Tumor response may not be best measure of efficacy in non-small cell lung cancer treatment
Findings have broad implications for design of clinical trials for advanced NSCLCResearchers typically evaluate the effectiveness of a new cancer treatment by looking at how tumors respond to it. But in the case of advanced non-small cell lung cancer, there may be a better way to assess effectiveness.
A new Southwest Oncology Group study led by a team of UC Davis Cancer Center researchers suggests that an alternative measurement "disease control rate" may be a more powerful predictor of survival than tumor shrinkage. The research was presented today at the annual meeting of the American Society of Clinical Oncology in Atlanta.
"If validated, this 'early look' statistical measure could enhance efficacy assessment, with broad implications for the design of future cancer clinical trials for advanced non-small cell lung cancer," said Primo N. Lara, Jr., associate professor of hematology and oncology at UC Davis Cancer Center and lead author of the new study.

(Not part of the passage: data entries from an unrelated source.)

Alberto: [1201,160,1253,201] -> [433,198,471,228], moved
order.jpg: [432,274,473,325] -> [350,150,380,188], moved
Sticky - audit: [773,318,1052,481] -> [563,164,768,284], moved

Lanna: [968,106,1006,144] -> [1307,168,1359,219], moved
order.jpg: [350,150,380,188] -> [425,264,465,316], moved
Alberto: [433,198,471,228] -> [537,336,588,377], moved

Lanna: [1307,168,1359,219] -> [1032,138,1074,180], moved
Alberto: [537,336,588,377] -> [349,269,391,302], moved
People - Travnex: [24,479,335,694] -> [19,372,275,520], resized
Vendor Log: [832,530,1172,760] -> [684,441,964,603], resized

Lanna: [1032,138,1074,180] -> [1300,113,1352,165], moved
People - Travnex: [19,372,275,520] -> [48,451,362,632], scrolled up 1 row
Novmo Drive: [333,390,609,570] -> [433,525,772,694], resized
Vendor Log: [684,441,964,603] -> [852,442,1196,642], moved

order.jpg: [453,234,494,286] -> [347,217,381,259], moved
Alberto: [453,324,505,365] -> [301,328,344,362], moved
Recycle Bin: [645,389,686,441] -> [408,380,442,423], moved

Lara and his colleagues defined the disease control rate as the percentage of patients who have a partial or complete response to an investigational treatment plus those whose disease stabilizes.
"In the past, we have used the complete response rate plus the partial response rate, or CR + PR, as our sole efficacy measure," Lara said. "The disease control rate, DCR, is the complete response rate plus the partial response rate plus the rate of patients with stabilized disease, or DCR = CR + PR + SD. This measure may better predict how a new drug will affect survival."

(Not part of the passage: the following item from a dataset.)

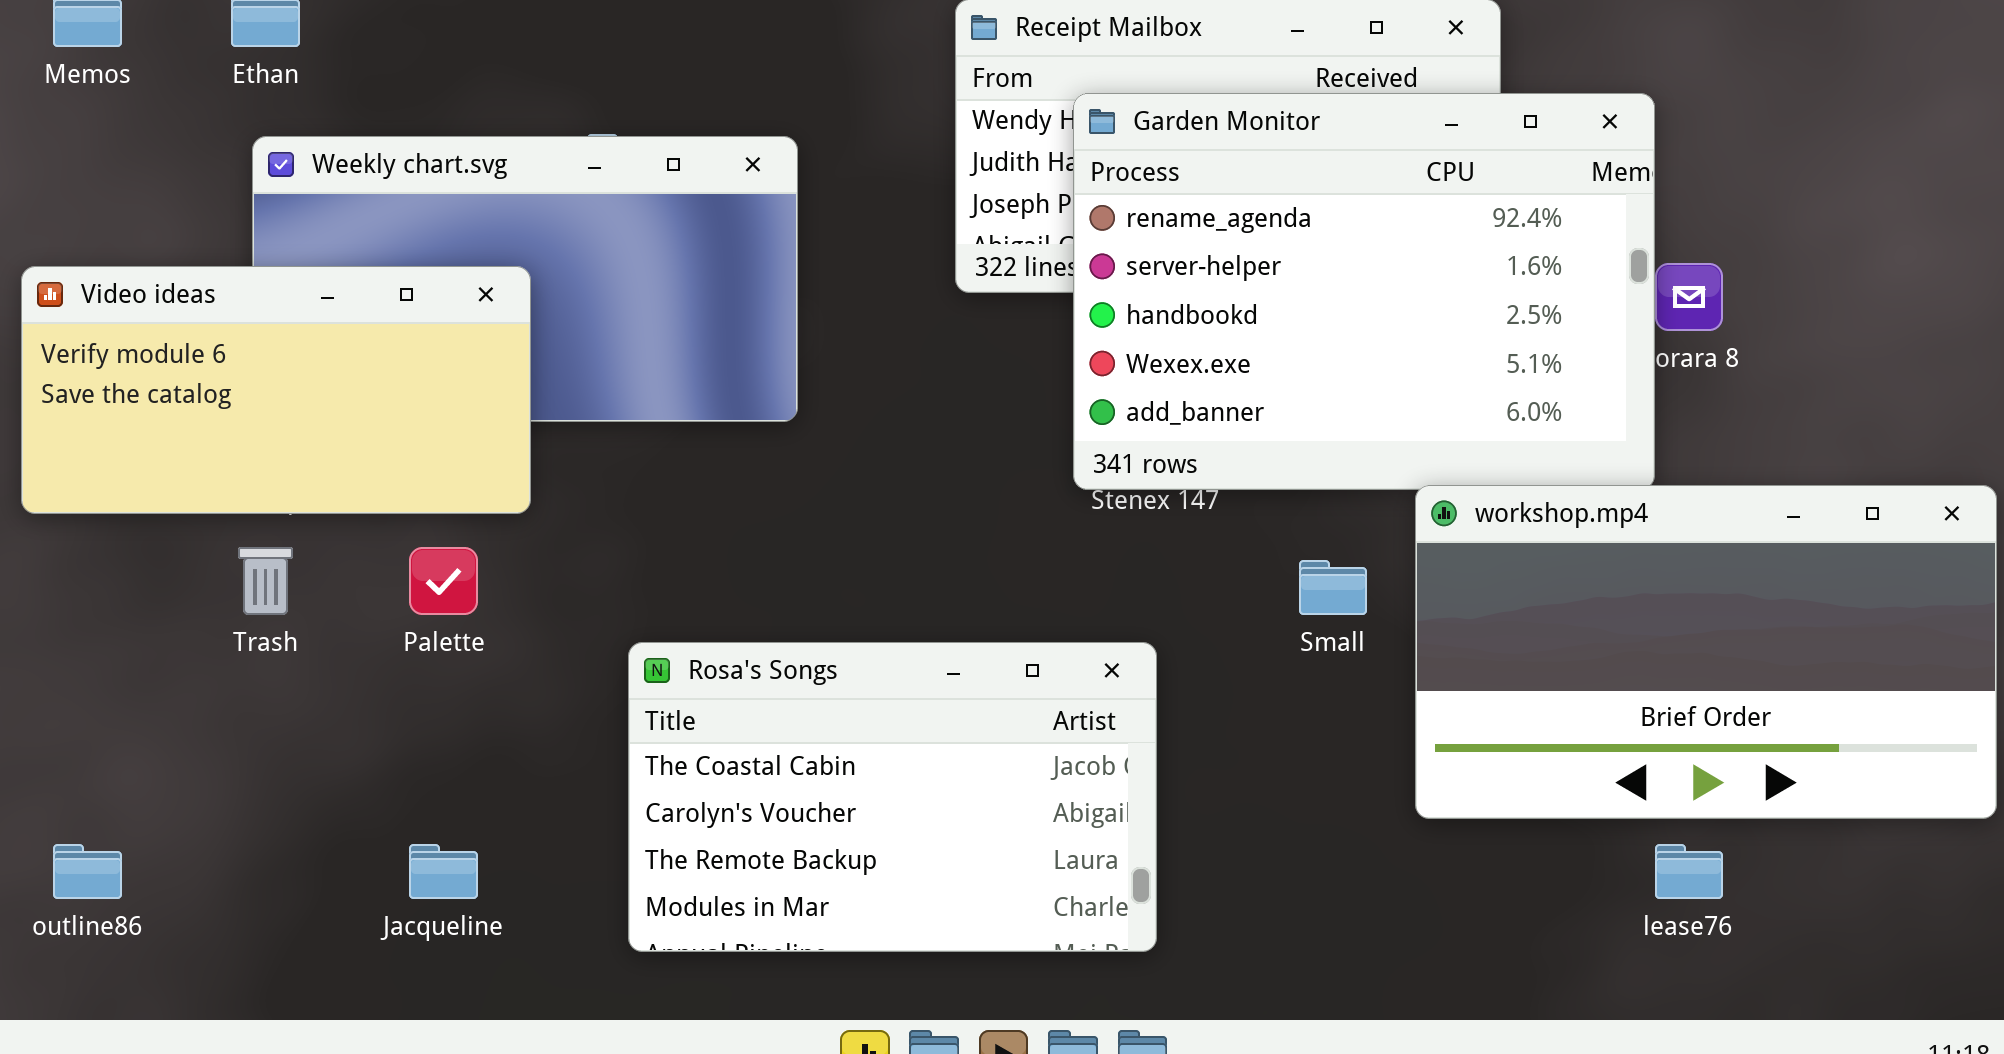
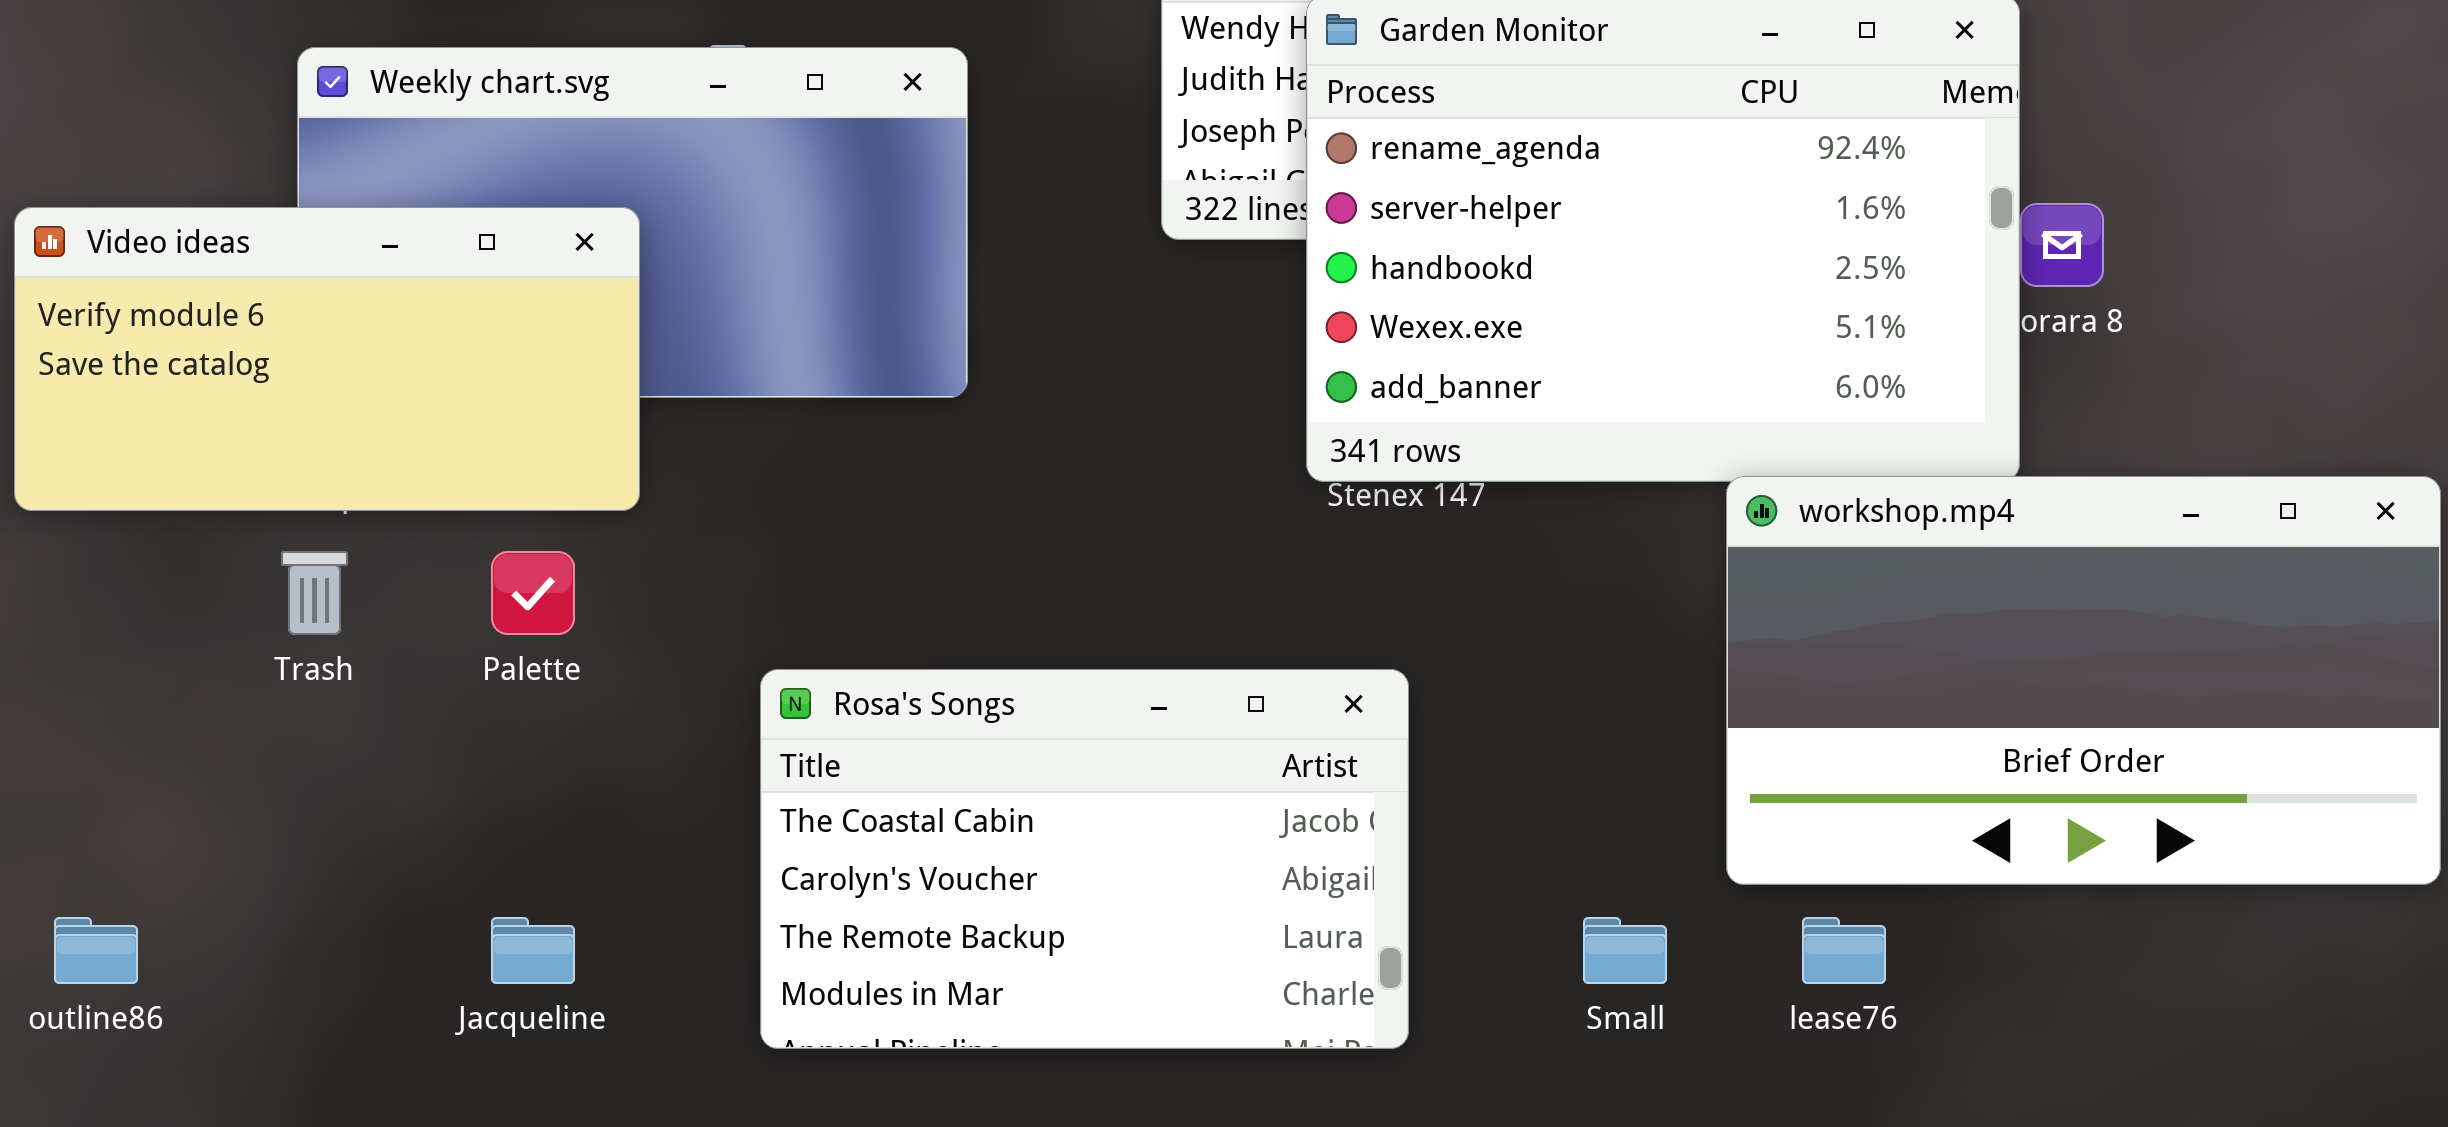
Small: [1299,560,1367,615] -> [1583,917,1667,984], moved
lease76: [1655,844,1723,899] -> [1802,917,1886,984], moved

In their study, the investigators pooled data from 984 patients with advanced non-small cell lung cancer who participated in three randomized SWOG trials of platinum-based chemotherapy regimens.
Of the 886 patients who were alive two months after beginning treatment, 62 percent had stable disease, meaning their cancer had not progressed since entering the clinical trial. Another 19 percent had a complete or partial response, meaning their tumors had disappeared or reduced in size. Adding the two measures together yielded a disease control rate of 81 percent.
When Lara and his colleagues compared the disease control rate to the standard measure (CR+PR), they found that the disease control rate had a much stronger association with survival.
"The cancer community is actively looking for ways to improve clinical trials, so that we can get better answers more efficiently and bring advances to our patients more rapidly. Nowhere is this more important than in lung cancer," Lara said. "These findings will be prospectively tested in SWOG, but if they bear out, they may help us to design smarter clinical trials for lung and perhaps other cancers."
Lung cancer is the leading cause of cancer death among both men and women in the United States. According to the American Cancer Society, an estimated 174,470 people will get lung cancer this year, and 162,460 will die from it. Non-small cell lung cancer accounts for about 80 percent of lung cancer cases.
Also participating in the new study were researchers from the Center for Research and Biostatistics in Seattle, University of Colorado Health Sciences Center, University of Maryland, and University of Kansas.
UC Davis Cancer Center is the nation's 61st National Cancer Institute-designated cancer center, serving a region of more than 6 million people from California's Central Valley to the Oregon border. The UC Davis Cancer Research Program is made up of 180 scientists on three campuses: the UC Davis Medical Center campus in Sacramento, the UC Davis main campus in Davis, Calif., and the Lawrence Livermore National Laboratory in Livermore, Calif.